Wednesday, August 19, 2009

Survivor's Guilt and a Muddled Brain!

I have been writing of late about how hard things are and believe me I am not exaggerating. If anything, knowing me, I am understating things. I feel such powerful emotions and I really feel sick inside. I really feel that the stress of a new position at school is a big part. But, I also think I feel awful that Vicki cannot teach this fall. Right now she would be very excited and preparing to teach. She loved what she did sooo very much. I don't love it nearly as much. That doesn't mean I don't do it well. I relate to students in a meaningful way and can relay information in productive ways. I just feel bad about that....I am doing what she had taken from her! Life just seems to be pressing against me and yet I know if I hang in there, and lower my standards I can be OK! This song by Toad the Wet Sprocket says it well! I'll post the lyrics too!

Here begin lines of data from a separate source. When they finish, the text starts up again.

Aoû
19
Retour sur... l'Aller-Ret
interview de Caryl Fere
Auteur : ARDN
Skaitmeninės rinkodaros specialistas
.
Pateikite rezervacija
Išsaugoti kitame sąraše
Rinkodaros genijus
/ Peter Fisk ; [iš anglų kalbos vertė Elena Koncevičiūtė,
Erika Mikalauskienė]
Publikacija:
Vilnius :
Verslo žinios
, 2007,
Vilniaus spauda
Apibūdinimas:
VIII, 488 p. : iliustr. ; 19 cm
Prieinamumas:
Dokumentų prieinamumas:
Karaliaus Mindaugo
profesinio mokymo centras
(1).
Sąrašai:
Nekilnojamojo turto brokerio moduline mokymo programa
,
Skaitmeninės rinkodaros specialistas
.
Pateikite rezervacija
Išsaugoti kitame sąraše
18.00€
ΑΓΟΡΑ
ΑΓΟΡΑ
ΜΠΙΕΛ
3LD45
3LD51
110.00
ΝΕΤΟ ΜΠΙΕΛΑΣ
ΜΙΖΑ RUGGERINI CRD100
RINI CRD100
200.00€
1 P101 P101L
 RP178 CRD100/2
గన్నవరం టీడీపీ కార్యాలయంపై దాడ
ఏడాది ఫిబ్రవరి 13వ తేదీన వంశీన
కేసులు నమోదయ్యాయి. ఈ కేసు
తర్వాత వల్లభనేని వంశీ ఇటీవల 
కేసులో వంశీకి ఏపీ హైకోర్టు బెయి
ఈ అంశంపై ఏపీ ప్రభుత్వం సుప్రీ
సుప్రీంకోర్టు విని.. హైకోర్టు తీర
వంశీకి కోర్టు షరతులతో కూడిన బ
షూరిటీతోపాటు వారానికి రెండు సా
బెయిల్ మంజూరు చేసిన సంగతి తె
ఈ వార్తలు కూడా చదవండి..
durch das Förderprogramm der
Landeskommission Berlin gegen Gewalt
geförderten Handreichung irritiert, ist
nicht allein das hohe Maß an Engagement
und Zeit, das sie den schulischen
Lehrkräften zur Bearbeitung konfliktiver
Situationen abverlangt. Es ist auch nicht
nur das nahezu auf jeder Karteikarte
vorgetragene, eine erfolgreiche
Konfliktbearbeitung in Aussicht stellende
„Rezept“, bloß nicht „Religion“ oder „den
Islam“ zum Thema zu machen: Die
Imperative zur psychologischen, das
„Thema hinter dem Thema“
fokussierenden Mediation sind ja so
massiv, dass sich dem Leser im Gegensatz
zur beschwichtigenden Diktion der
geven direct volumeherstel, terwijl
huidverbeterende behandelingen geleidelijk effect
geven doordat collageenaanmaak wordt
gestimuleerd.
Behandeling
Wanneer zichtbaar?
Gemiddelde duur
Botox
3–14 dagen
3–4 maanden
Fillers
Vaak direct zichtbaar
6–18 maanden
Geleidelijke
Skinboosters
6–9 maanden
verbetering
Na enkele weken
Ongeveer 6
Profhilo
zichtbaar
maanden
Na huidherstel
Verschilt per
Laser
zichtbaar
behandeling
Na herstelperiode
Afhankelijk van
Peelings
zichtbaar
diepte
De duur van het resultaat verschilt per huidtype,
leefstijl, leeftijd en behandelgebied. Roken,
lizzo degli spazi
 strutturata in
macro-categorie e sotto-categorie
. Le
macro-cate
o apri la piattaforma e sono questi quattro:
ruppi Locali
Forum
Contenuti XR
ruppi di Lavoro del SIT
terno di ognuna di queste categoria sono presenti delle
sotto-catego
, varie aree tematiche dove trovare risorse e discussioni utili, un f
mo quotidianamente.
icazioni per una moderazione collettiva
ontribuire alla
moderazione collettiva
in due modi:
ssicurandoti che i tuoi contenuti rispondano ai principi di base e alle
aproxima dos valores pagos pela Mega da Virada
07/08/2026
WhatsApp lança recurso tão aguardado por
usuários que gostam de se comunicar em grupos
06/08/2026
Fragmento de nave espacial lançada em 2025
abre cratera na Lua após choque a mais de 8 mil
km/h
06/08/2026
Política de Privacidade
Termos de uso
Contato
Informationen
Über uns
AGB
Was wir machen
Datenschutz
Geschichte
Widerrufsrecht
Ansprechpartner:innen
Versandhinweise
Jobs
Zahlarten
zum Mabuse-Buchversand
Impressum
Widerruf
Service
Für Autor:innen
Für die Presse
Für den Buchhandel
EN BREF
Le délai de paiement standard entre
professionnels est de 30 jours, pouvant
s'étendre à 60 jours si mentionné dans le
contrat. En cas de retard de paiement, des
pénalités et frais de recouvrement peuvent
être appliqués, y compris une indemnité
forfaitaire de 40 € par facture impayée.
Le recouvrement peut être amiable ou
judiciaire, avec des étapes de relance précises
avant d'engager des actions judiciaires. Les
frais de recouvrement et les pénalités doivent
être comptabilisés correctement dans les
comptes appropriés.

It's hard to rely on my good intentions
When my head's full of things that I can't mention
Seems I usually get things right
But I can't understand what I did last night

It's hard to rely on my own good senses
When I miss so much that requires attention
Have to laugh at myself sometimes
And I can see that I'm not blind

There's little relief
Give us reprieve
For all the things I've left behind
I'm positive that I'm not blind

I'm not afraid things won't get better
But it feels like this has gone on forever
You have to cry with your own blue tears
Have to laugh with your own good cheer

It's hard to rely on my good intentions
When my head's full of things that I can't mention
Seems I usually get things right
But I can't understand what I did last night

There's little relief
Give us reprieve
Imagining the world outside
I'm positive that I'm not blind

I can't be hard on you
'cause you know I've been there too
Learned a lot of things from you

But life gives little relief
Give us reprieve
And when everyone is cold as ice
I clinch my fists and close my eyes
Imagining the world outside
But I can see that I'm not blind"


This picture was in Vicki's desk when I cleaned it out after Christmas. It had a post-it on the back from a fellow teacher who wrote, "Vicki...I thought this picture of you was really pretty...plus how often does someone take our pictures at work! Have a good year!

1 comment:

  1. man you nailed that one... and GREAT song. this new year OUR band needs to start working the Toad the Wet Sprocket vein cuz their stuff is SPOT on. thank you.